INSTRUCTIONS FOR THE TASK: If a line holds the word "assignments", copy it from the entries.

RECORDS FOR THE EXERCISE:
#####

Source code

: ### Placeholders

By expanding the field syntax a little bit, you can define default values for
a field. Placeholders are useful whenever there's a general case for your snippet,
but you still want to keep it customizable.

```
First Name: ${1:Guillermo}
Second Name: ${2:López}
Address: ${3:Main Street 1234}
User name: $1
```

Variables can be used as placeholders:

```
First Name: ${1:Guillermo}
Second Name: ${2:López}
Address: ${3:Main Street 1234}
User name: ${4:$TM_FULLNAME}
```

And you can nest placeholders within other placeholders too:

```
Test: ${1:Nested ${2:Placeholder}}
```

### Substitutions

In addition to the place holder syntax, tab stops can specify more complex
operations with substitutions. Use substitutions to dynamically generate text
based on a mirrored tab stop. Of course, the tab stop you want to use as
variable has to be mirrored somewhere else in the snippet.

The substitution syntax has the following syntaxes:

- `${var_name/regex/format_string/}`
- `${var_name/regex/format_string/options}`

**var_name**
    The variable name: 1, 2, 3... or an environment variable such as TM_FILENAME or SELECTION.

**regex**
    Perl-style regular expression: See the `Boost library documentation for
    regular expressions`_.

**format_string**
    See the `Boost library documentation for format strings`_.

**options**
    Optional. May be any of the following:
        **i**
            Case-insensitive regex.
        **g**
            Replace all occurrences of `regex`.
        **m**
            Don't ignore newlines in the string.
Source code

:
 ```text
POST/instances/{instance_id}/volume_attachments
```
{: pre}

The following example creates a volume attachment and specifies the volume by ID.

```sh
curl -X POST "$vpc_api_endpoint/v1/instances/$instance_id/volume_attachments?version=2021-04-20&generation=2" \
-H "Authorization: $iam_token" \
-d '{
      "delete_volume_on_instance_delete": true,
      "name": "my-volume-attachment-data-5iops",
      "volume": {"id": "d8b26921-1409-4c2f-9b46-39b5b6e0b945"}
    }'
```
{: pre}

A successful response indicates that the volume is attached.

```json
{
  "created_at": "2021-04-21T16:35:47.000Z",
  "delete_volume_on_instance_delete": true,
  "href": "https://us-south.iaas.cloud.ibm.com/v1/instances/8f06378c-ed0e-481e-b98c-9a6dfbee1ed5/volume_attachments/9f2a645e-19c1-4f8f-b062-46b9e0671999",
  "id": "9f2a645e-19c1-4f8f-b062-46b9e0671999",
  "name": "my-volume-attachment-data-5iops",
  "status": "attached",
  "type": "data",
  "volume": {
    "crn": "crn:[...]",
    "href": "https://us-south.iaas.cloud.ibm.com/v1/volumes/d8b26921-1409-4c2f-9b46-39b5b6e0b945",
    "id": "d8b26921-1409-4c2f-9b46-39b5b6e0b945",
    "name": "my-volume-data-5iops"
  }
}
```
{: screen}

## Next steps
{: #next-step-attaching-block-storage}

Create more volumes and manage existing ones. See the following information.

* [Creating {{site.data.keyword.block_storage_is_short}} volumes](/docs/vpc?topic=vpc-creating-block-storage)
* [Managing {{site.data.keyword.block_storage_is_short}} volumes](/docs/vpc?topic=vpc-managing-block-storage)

#####

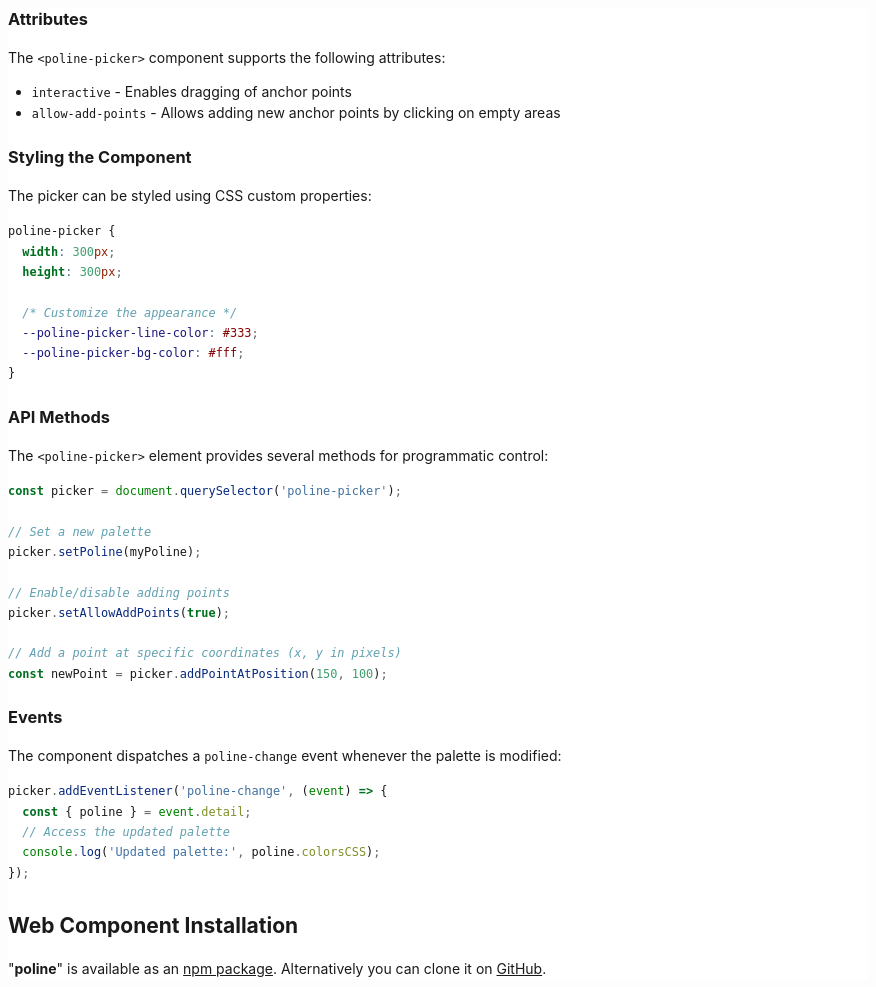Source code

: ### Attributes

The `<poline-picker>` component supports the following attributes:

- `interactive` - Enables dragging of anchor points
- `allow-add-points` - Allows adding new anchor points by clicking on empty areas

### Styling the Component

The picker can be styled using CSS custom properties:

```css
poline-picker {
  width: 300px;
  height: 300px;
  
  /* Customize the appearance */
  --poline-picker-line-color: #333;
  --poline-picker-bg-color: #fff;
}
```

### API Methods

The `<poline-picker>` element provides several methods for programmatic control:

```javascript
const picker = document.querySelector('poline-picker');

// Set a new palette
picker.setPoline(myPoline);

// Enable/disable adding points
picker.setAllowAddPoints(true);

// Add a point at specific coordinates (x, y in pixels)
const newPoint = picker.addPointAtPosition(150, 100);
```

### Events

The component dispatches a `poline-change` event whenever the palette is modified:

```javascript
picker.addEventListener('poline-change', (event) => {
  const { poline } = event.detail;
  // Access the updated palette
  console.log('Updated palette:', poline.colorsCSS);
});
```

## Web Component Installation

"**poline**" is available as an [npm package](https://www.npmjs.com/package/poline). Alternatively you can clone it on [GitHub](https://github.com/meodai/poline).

#####

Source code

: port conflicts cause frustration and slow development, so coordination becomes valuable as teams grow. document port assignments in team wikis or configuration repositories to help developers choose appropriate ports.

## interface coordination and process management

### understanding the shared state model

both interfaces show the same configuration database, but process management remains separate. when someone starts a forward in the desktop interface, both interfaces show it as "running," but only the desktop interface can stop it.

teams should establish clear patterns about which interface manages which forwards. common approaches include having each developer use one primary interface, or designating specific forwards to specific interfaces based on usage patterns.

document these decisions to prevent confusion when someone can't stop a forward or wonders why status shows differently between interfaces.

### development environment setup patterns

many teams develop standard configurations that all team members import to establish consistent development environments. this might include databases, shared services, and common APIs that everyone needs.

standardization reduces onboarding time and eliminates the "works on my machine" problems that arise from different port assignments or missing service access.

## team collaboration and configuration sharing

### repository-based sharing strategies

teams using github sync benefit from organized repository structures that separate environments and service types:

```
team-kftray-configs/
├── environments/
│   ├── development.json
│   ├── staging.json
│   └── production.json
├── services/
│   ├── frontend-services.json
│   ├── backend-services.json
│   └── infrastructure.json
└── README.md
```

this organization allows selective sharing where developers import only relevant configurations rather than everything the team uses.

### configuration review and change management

#####

ANSWER SPACE:
: port conflicts cause frustration and slow development, so coordination becomes valuable as teams grow. document port assignments in team wikis or configuration repositories to help developers choose appropriate ports.
standardization reduces onboarding time and eliminates the "works on my machine" problems that arise from different port assignments or missing service access.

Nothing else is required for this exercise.